Meação e direitos trabalhistas
Por favor, me ajudem nesta questão. Um casal possuía uma empresa e eram sócios de fato. Qdo da separação, é que o varão percebeu que a varoa tinha colocado a empresa somente em seu nome e de sua mãe, ou seja, o varão não era sócio de direito. Na sepraçãoó varão recebeu seu direito como meeiro em 50% das cotas da empresa, o que representa o patrimônio, mas não recebeu nada para pagamento de todos o seu trabalho durante anos na empresa, ( durante o processo de separção não teve direito a pro-labore e nem divisão dos lucros da empresa ). Poderia este ajuizar ação trabalhista para receber pelo direitos relativos ao seu trabalho ???? apesar de já ter recebido sua parte na meação da empresa (patrimônio)?????????? Caracterizaria o vínculo empregatício ????
Dra. Elis.
No direito processual trabalhista vige o princípio da verdade real e, conforme sua explanação, dificilmente restaria configurado o vínculo empregatício.
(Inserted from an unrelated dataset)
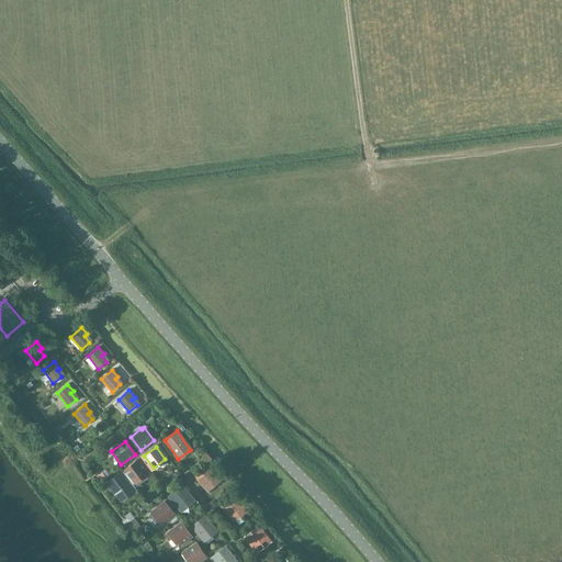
[(133,480),(147,470),(138,460),(125,470),(133,480)]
Para tanto, o ex-marido teria que provar cabalmente, na reclamação trabalhista, fatores como pessoalidade, não eventualidade, onerosidade, alteridade e subordinação.
Diante do relato de que o mesmo era sócio de fato, meeiro, que teria recebido os 50% das quotas, em minha singela opinião seria difícil comprovar o vínculo.
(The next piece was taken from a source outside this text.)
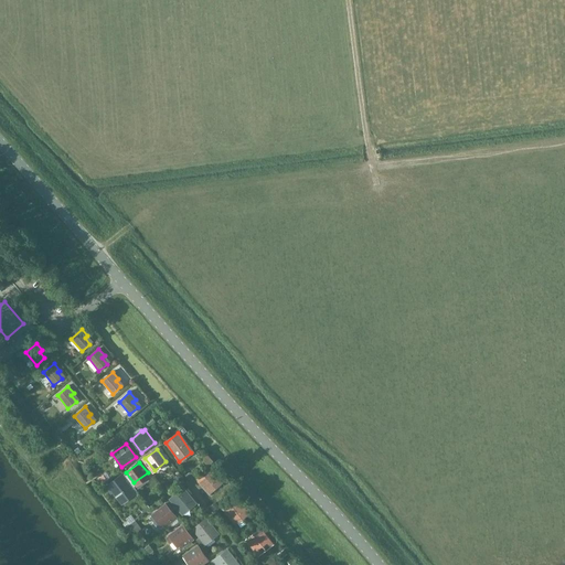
[(209,493),(221,483),(209,469),(196,479),(209,493)]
Entretanto, apesar de todos esse fatores e com chances mínimas de ganho, poder-se-ia ajuizar uma reclamação trabalhista sim (pois, como diz um colega meu: "poder pode, ganhar é que são elas").
Espero tê-la ajudado. Boa sorte.
Elis Rejane: Não há qualquer tratado de emprego possível para a hipótese em comento. Não concordo com a assertiva do colega do Rubens, porque o Advogado tem o dever de defender o direito de seu cliente mas, não o de fomentar ilusões descabidas para tentar justificar os atos por ele praticados. Seja sincera com seu cliente e diga-lhe que o que teria direito já percebeu. Lado outro, ele trabalhou durante todo este tempo na empresa mas, também, auferiu as benesses dos lucros, que podem ter sido uma boa casa, veículo, fartura alimentar, tranqüilidade financeira, entre outras, tão raras nos tempos hodiernos. Reclamar o quê? Qualquer outra dúvida, estou às ordens.
Caro Guilherme.
Não há discordância em nossos pontos de vista. O advogado deve ser sincero com seu cliente e orientá-lo da melhor maneira possível.
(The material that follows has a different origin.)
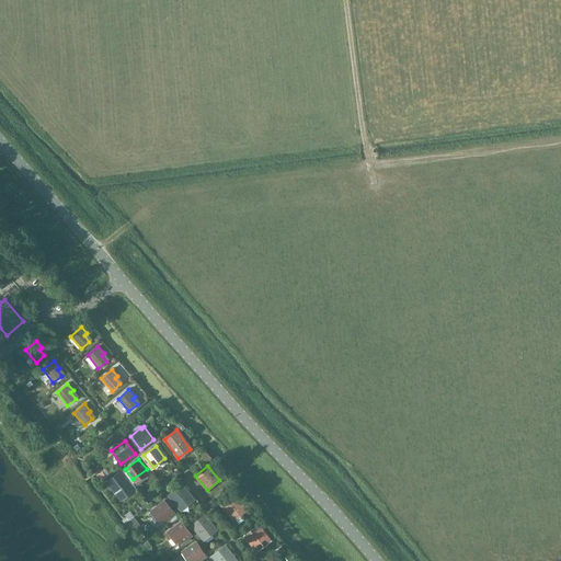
[(118,496),(130,488),(119,472),(107,482),(118,496)]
Entretanto, a colega perguntou se PODERIA entrar com uma ação na Justiça Laboral. Como a diferença entre o verbo PODER e DEVER é gigantesca, acabei respondendo com um ditado popular ("Poder, pode ..."), que vem ao encontro da nossa CF/88, art. 5º, XXXV.
Porém, torna-se pacífico que com a descrição do caso as chances de um reconhecimento de vínculo seriam mínimas (se é que existiriam).
Por essas razões concluimos que acionar a Justiça o autor PODERÁ, mas por questões éticas e de boa-fé não DEVERÁ.
Parabenizo a sua participação neste fórum, permitindo que possamos abeberar em seu conhecimento jurídico.